The survey on homeownership and the American Dream was conducted by YouGov Plc. All figures, unless otherwise stated, are from YouGov Plc. Total sample size was 2,317 adults. Fieldwork was undertaken between 6th-8th March 2024. The survey was carried out online. It employed a non-probability-based sample using both quotas upfront during collection and then a weighting scheme on the back end designed and proven to provide nationally representative results.
The study on emergency savings (that was conducted January 2024) was conducted by SSRS on its Opinion Panel Omnibus platform. The SSRS Opinion Panel Omnibus is a national, twice-per-month, probability-based survey. Data collection was conducted from January 19 – January 21, 2024 among a sample of 1031 respondents. The survey was conducted via web (n=1001) and telephone (n=30) and administered in English (n=1005) and Spanish (n=26). The margin of error for total respondents is +/- 3.6 percentage points at the 95% confidence level. All SSRS Opinion Panel Omnibus data are weighted to represent the target population of U.S. adults ages 18 or older.
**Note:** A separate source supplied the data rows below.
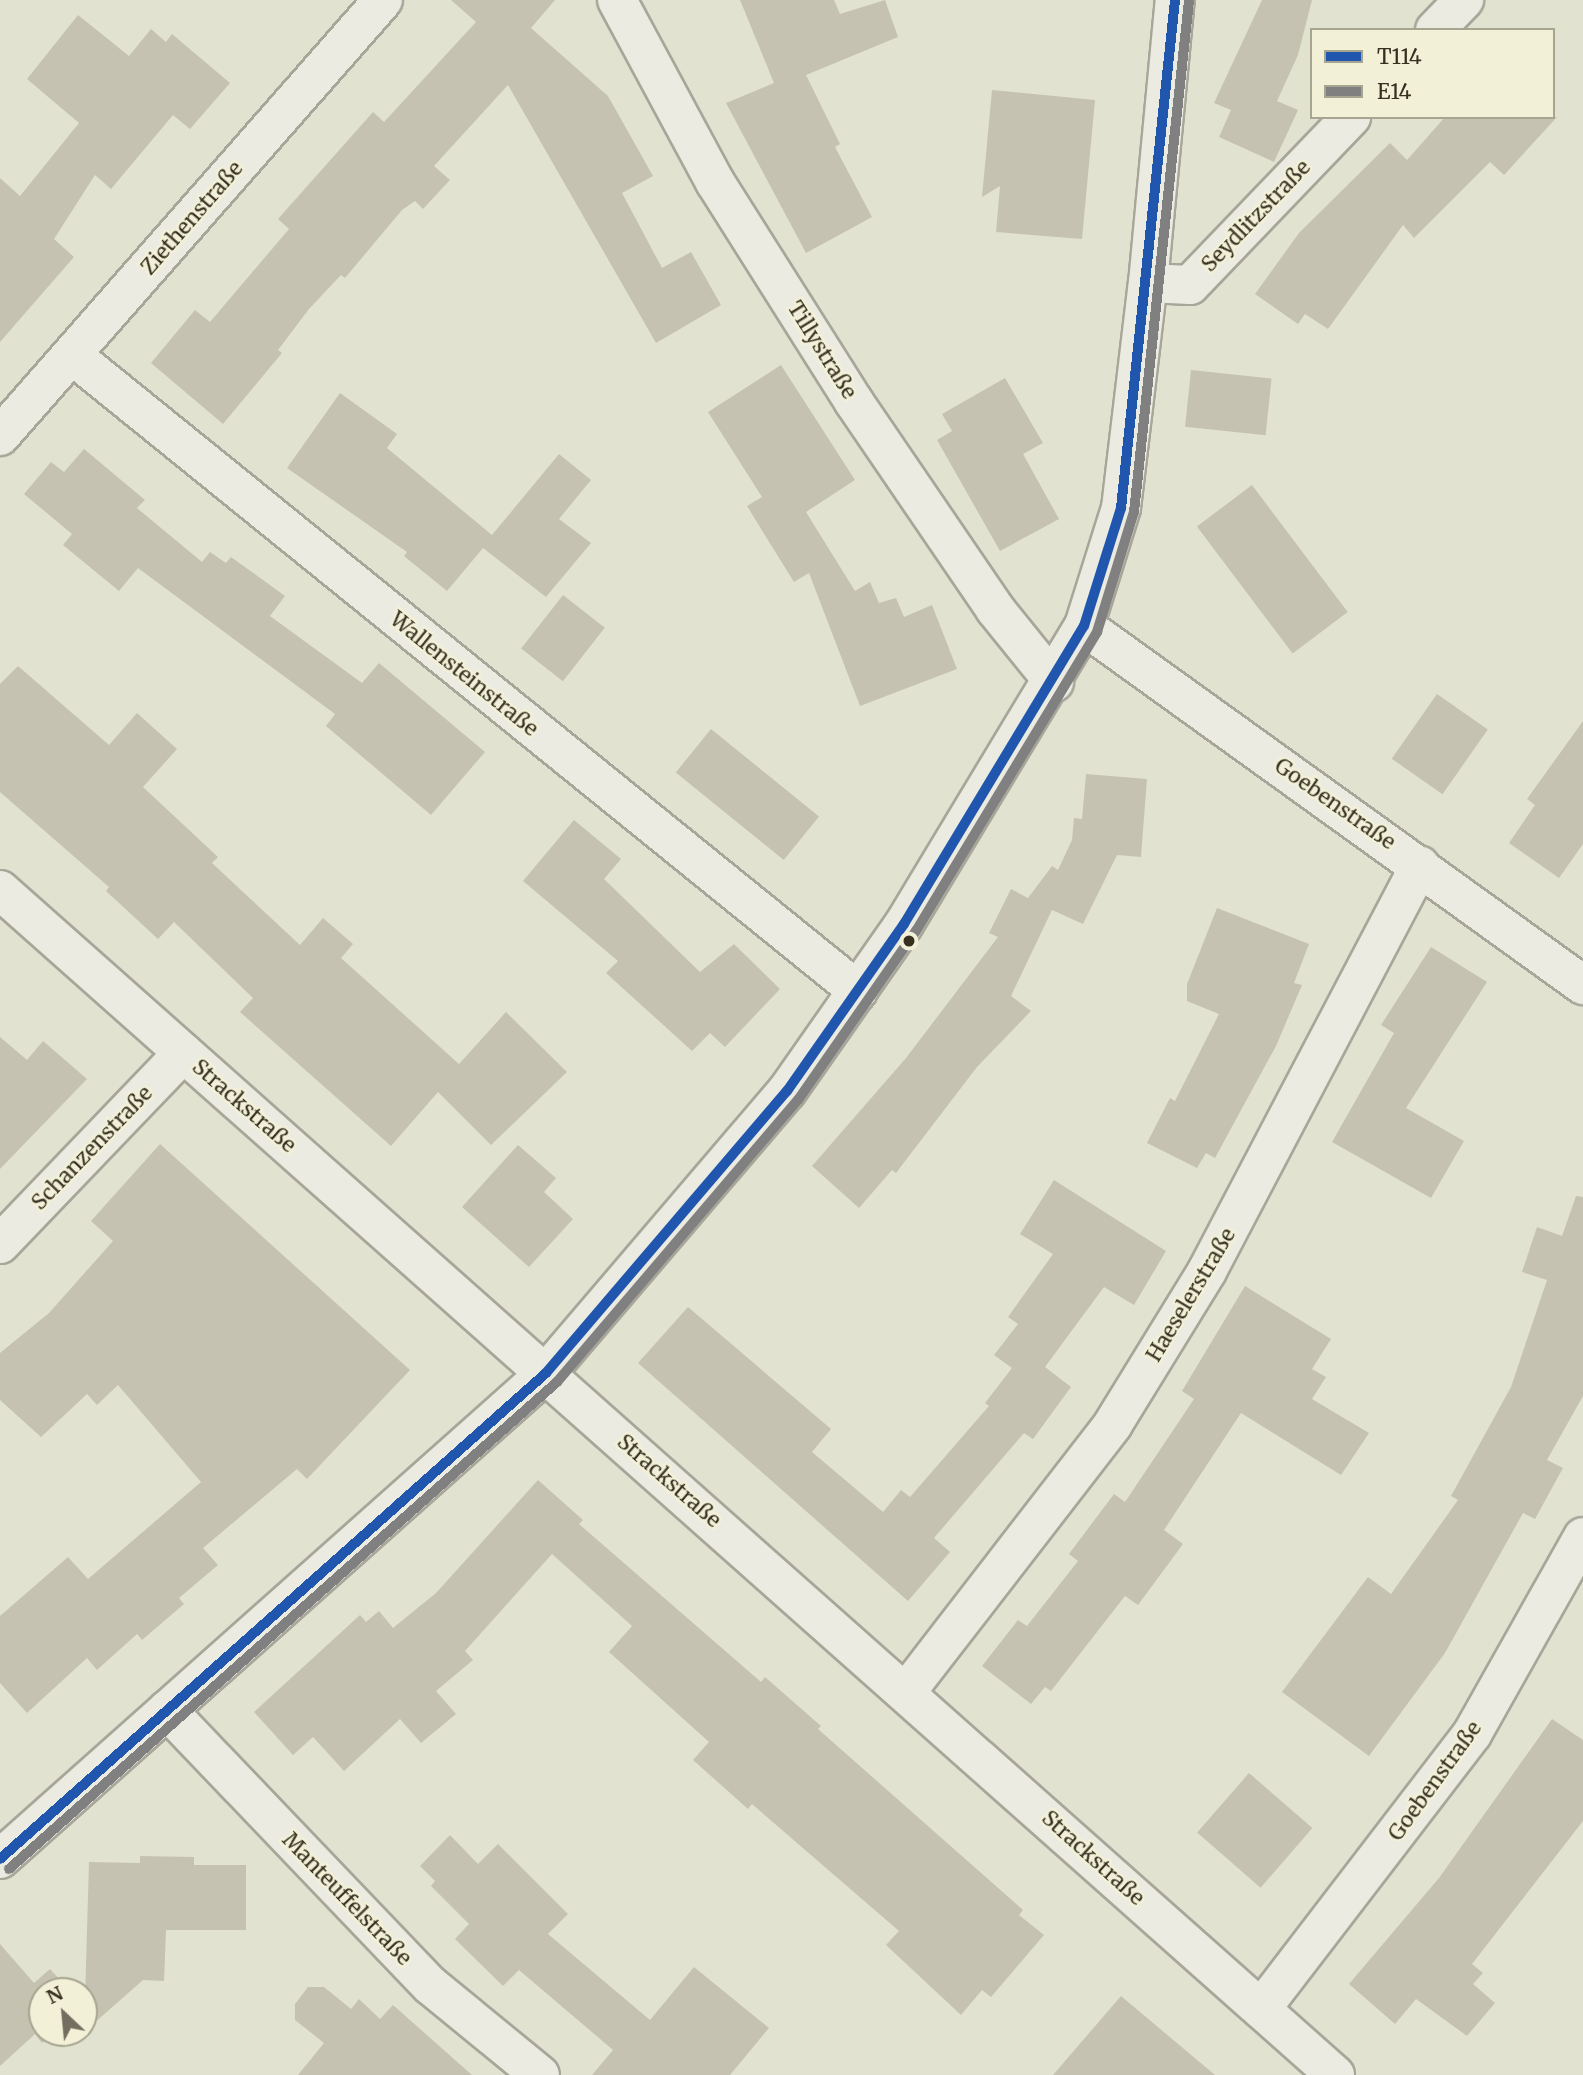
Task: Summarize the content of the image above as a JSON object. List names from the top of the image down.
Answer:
{
  "streets": {
    "street": [
      "Seydlitzstraße",
      "Ziethenstraße",
      "Tillystraße",
      "Wallensteinstraße",
      "Goebenstraße",
      "Strackstraße",
      "Schanzenstraße",
      "Haeselerstraße",
      "Manteuffelstraße"
    ]
  },
  "crossings": [
    ["Ziethenstraße", "Wallensteinstraße"],
    ["Goebenstraße", "Strackstraße"],
    ["Goebenstraße", "Haeselerstraße"],
    ["Strackstraße", "Schanzenstraße"],
    ["Strackstraße", "Haeselerstraße"]
  ],
  "lines": ["transit line T114", "transit line E14"],
  "legend": ["T114", "E14"],
  "north": "top left"
}
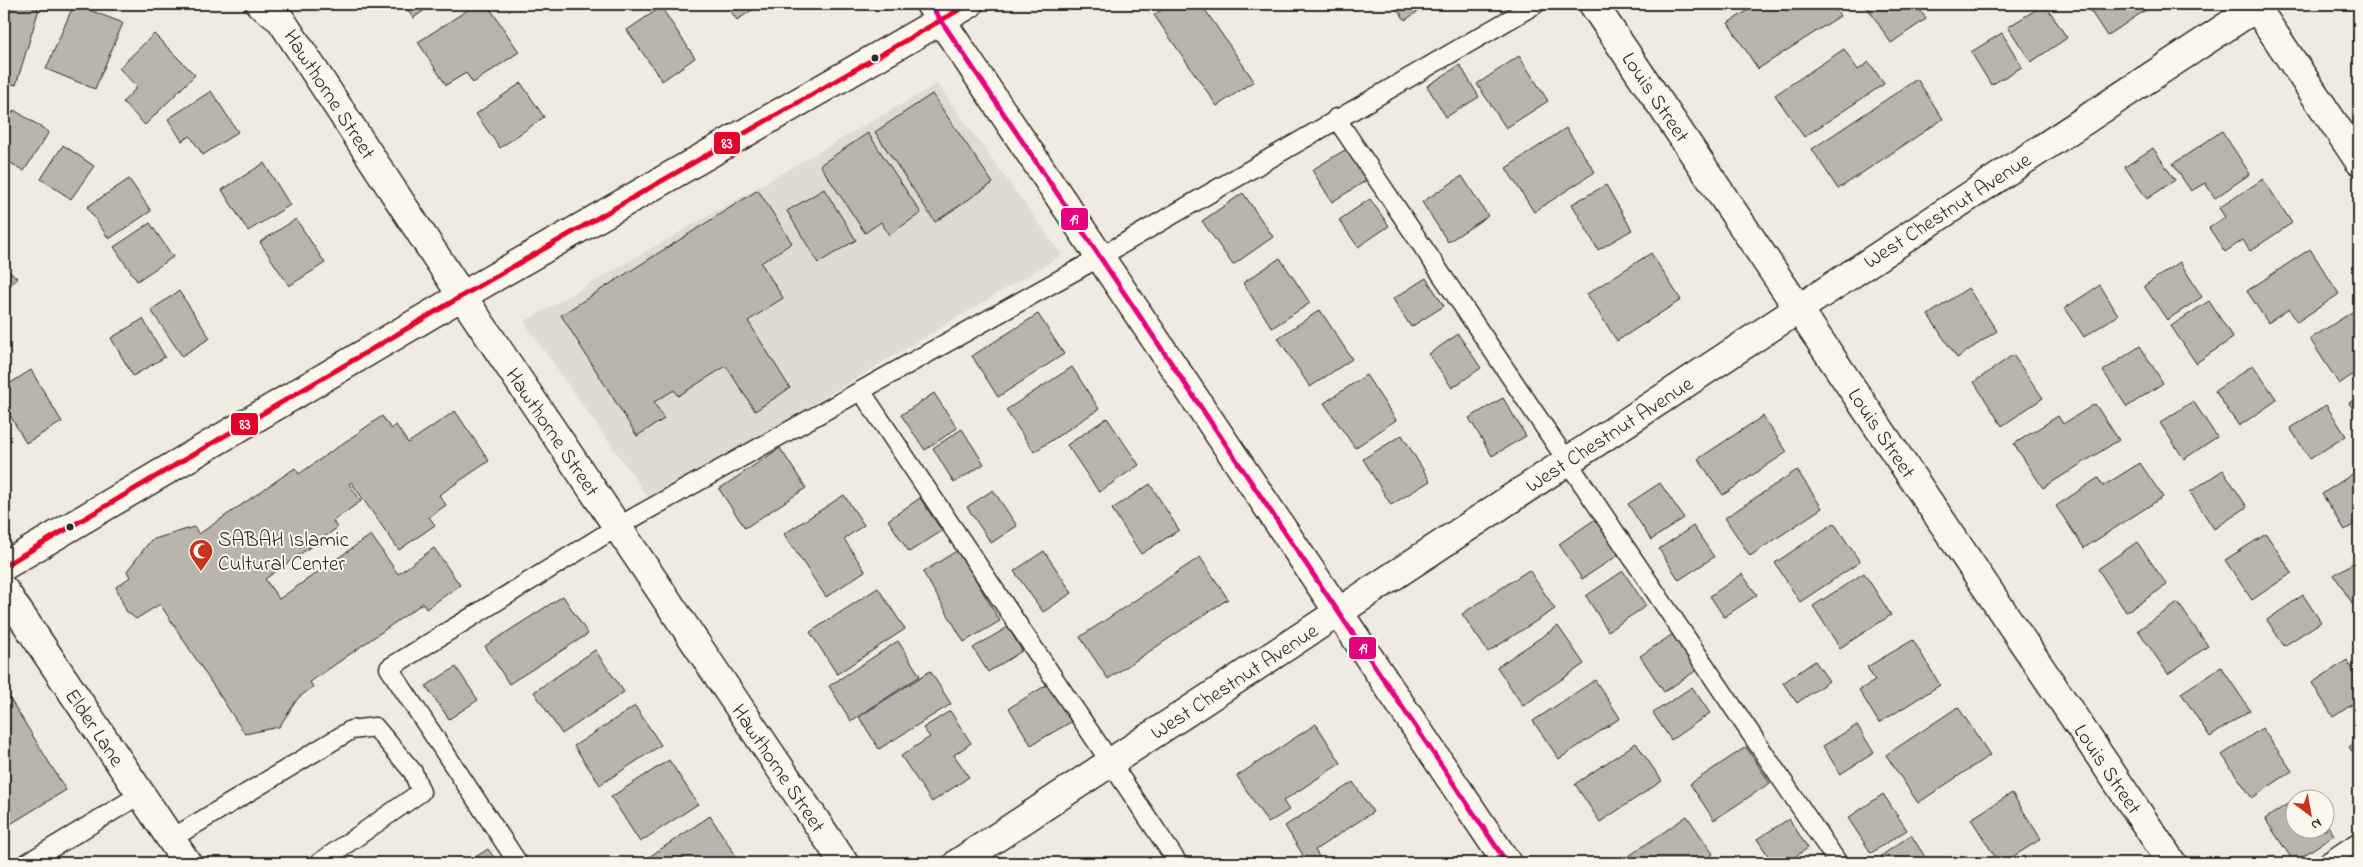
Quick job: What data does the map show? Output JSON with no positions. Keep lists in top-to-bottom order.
{
  "streets": {
    "street": [
      "Hawthorne Street",
      "Louis Street",
      "West Chestnut Avenue",
      "Elder Lane"
    ]
  },
  "crossings": [
    ["Louis Street", "West Chestnut Avenue"]
  ],
  "places": {
    "mosque": ["SABAH Islamic Cultural Center"]
  },
  "lines": ["transit line 83", "transit line 19"],
  "north": "bottom right"
}
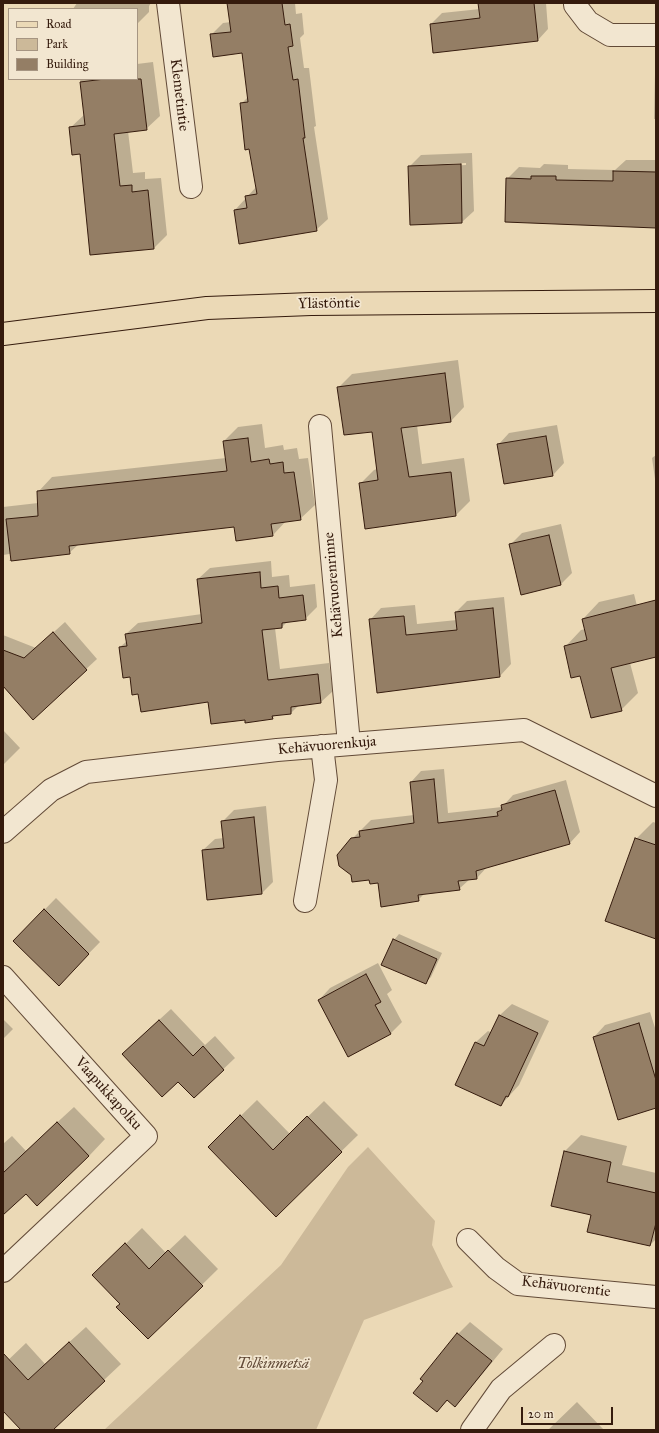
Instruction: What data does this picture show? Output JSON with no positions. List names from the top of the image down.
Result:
{
  "streets": {
    "main road": ["Ylästöntie"],
    "street": [
      "Klemetintie",
      "Kehävuorenrinne",
      "Kehävuorenkuja",
      "Vaapukkapolku",
      "Kehävuorentie"
    ]
  },
  "crossings": [
    ["Kehävuorenrinne", "Kehävuorenkuja"]
  ],
  "parks": ["Tolkinmetsä"],
  "legend": ["Road", "Park", "Building"],
  "scale_bar": "20 m"
}
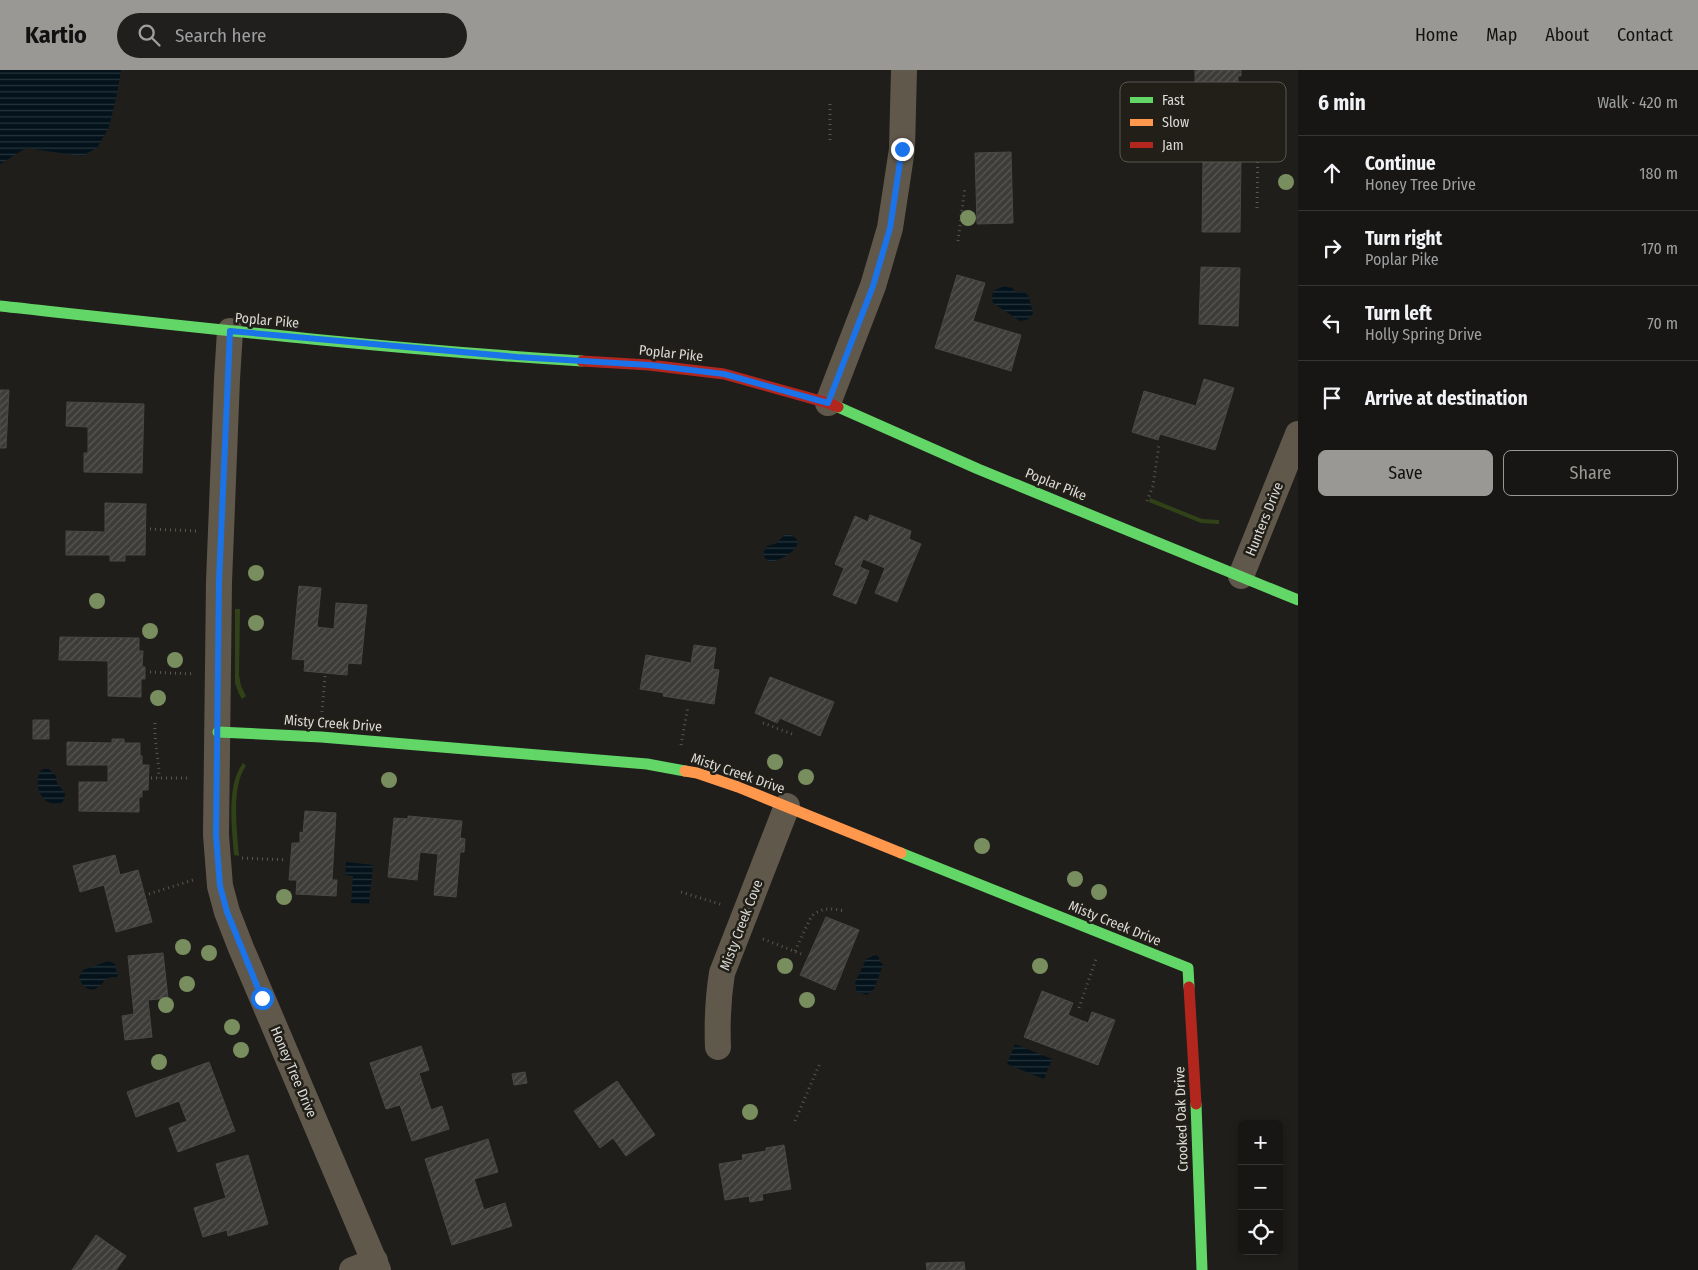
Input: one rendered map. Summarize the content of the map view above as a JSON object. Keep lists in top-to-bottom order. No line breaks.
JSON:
{"streets":{"main road":["Poplar Pike","Misty Creek Drive","Crooked Oak Drive"],"street":["Hunters Drive","Misty Creek Cove","Honey Tree Drive"]},"crossings":[["Poplar Pike","Hunters Drive"],["Poplar Pike","Honey Tree Drive"],["Misty Creek Drive","Misty Creek Cove"],["Misty Creek Drive","Honey Tree Drive"],["Misty Creek Drive","Crooked Oak Drive"]],"legend":["Fast","Slow","Jam"],"page":{"header":"Kartio","search":"Search here","nav":["Home","Map","About","Contact"],"heading":["6 min","Walk · 420 m"],"list":[["Continue","Honey Tree Drive","180 m"],["Turn right","Poplar Pike","170 m"],["Turn left","Holly Spring Drive","70 m"],"Arrive at destination"],"buttons":["Save","Share"],"map_buttons":["+","−"]}}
Bankrate commissioned YouGov Plc to conduct the survey on younger generations building wealth. All figures, unless otherwise stated, are from YouGov Plc. Total sample size was 2,233 U.S. adults. Fieldwork was undertaken between Dec. 18-20, 2023. The survey was carried out online and meets rigorous quality standards. It employed a non-probability-based sample using both quotas upfront during collection and then a weighting scheme on the back end designed and proven to provide nationally representative results.